Like Eve in the garden, stand me bare before you and show me that I, too, am very good

Even I

And then clothe me in your love

HELP!

By Lisa Huddleston 

“In my distress I called upon the Lord; to my God I cried for help. From his temple he heard my voice, and my cry to him reached his ears” (Psalm 18:6).

You probably know some people like this. When they are sick, they say, “Oh no, I don’t need anything. Thanks anyway.” Sometimes even offers of prayer or kind words are turned away as though they somehow make the person weak or beholden to the giver. These people have a “do it myself” attitude. How do I know so much about these folks? I know, because I am one. Even when I had surgery several years ago and had three small children at home, I wouldn’t ask for help. I could handle it on my own even though the pain was unbearable.

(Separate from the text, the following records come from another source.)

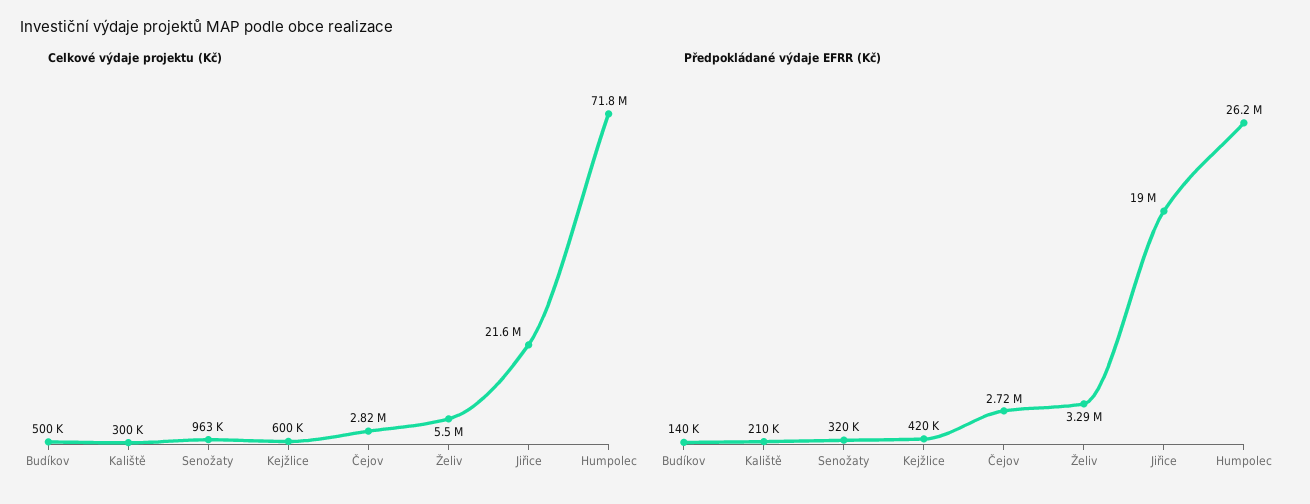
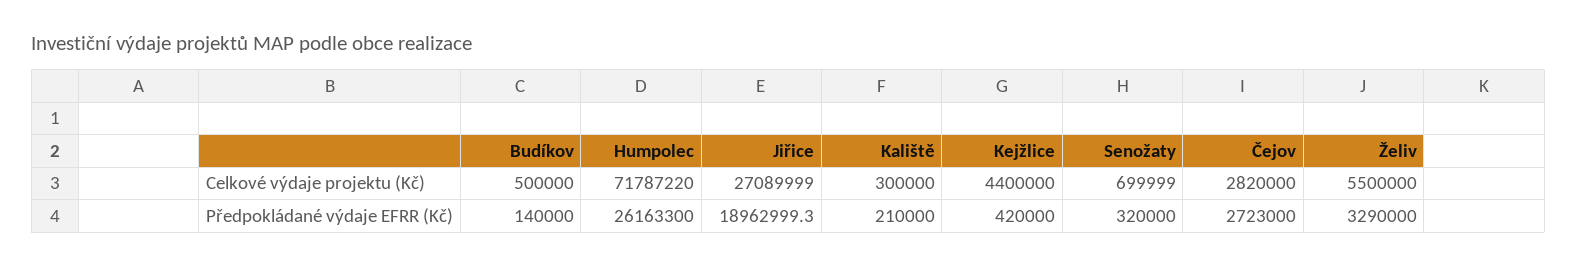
Celkové výdaje projektu (Kč), Senožaty: 963000 -> 699999
Celkové výdaje projektu (Kč), Kejžlice: 600000 -> 4400000
Celkové výdaje projektu (Kč), Jiřice: 21600000 -> 27089999

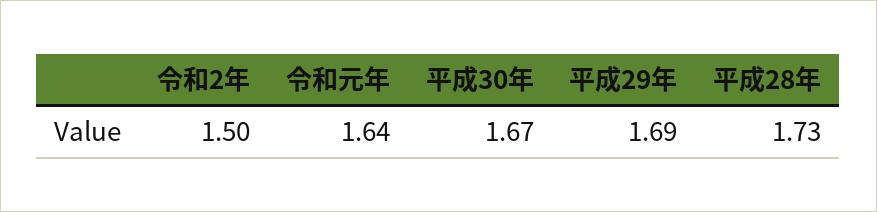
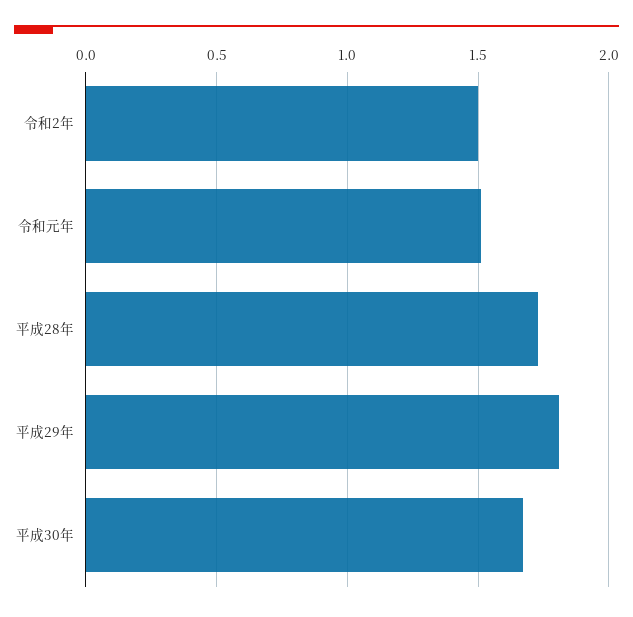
令和元年: 1.64 -> 1.5
平成29年: 1.69 -> 1.8

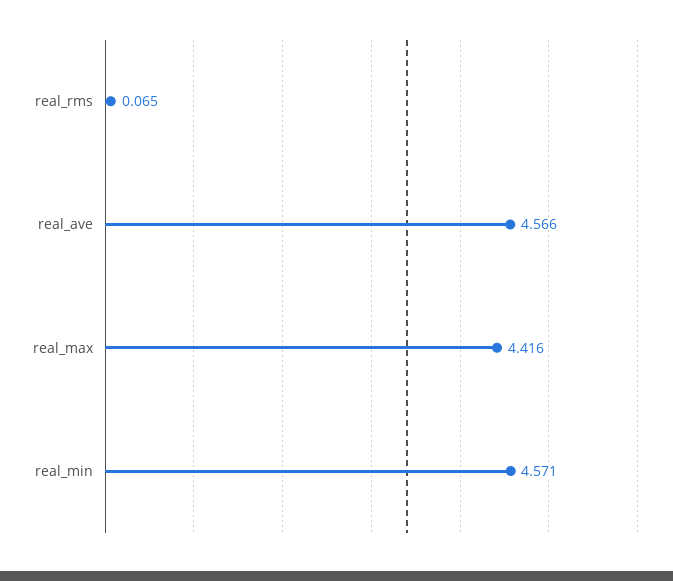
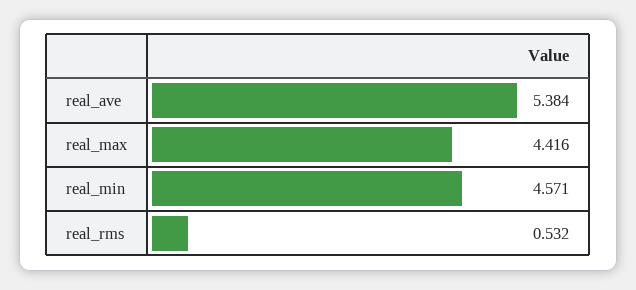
real_rms: 0.065 -> 0.532
real_ave: 4.566 -> 5.384

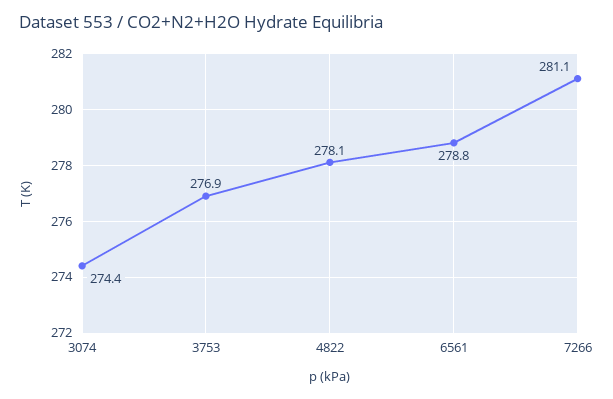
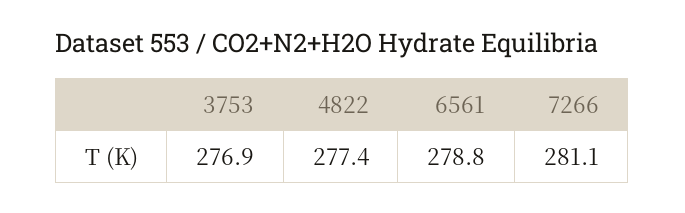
3074: 274.4 -> none
4822: 278.1 -> 277.4

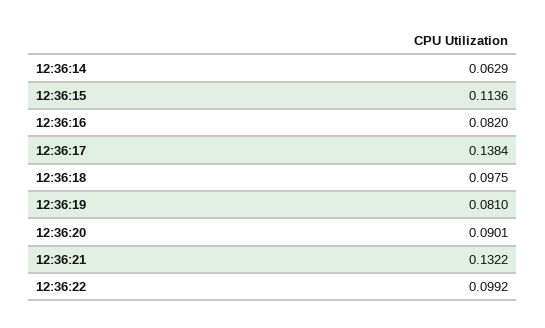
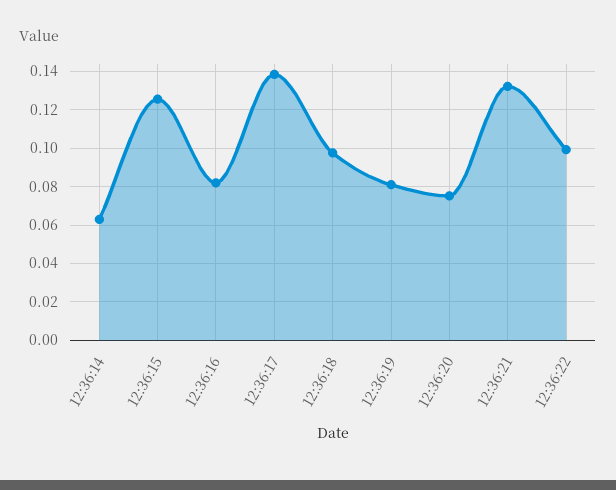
12:36:15: 0.1136 -> 0.125
12:36:20: 0.0901 -> 0.075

But lately, I haven’t been able to handle everything on my own. Call it stress or anxiety or whatever the latest terminology for “freaking out” is, whatever it is, I’ve been its grip. Yes, I have allowed myself to become pretty busy lately. I’m coaching, writing, teaching, and going to school. But what’s the big deal? I can handle it. Well, I can almost handle it. Well, some days I can. However, on the days I can’t, things haven’t been so great.

And, because of my stress and my “advancing years,” my dear doctor husband has been nagging me to go to my internist for a physical. So last week was it. Two doctor’s visits, bloodwork, screenings of various uncomfortable kinds. Oh yeah, it was a fun week. By Friday, I had had just about enough of the whole mess. Feeling more stressed than ever, I did something that was entirely out of character for me. I called a friend to go to the doctor with me. No, it wasn’t a big deal, and all she did was sit with me in the waiting room, but it made all the difference in the world. And, most of all, it knocked some much needed sense into my hard, hard head. I NEED HELP! There, I said it. There really are times when I can’t do it all on my own.

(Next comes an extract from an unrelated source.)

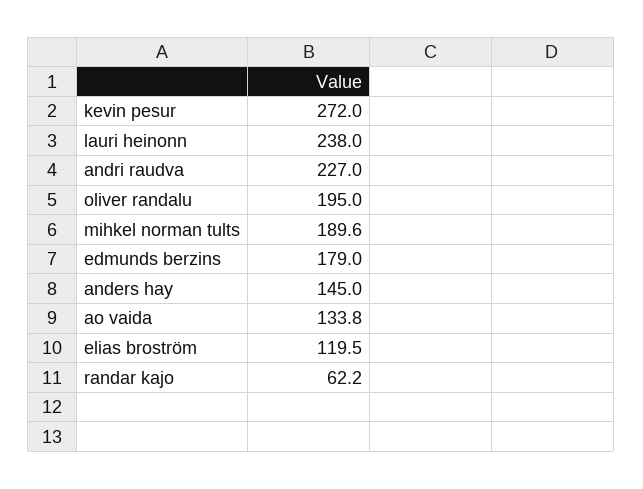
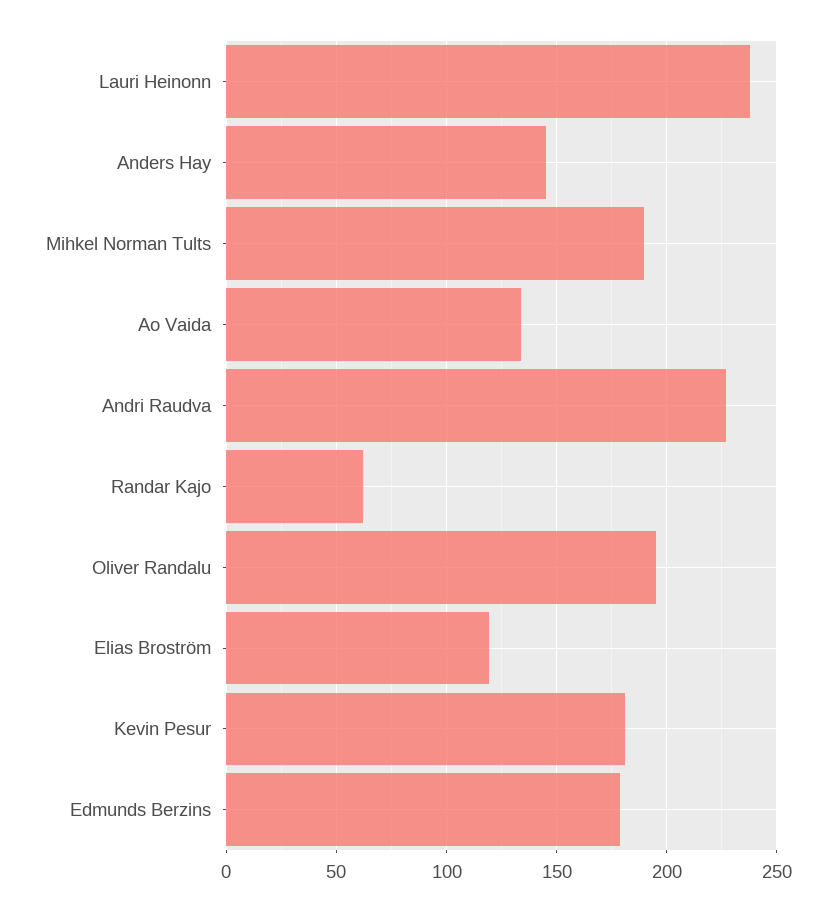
kevin pesur: 272 -> 180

Since that request and my friend’s gracious willingness to hold my hand, God has been pouring blessings all around me. Friends have shared encouraging words seemingly out of the blue. I’ve been hugged several times and even received a sweet kiss on the cheek last night after Bible study. Guess he was just waiting for me to ask. I hope it doesn’t take me so long next time.

I love you, O Lord, my strength.

The Lord is my rock and my fortress and my deliverer,

my God, my rock, in whom I take refuge,

my shield, and the horn of my salvation, my stronghold.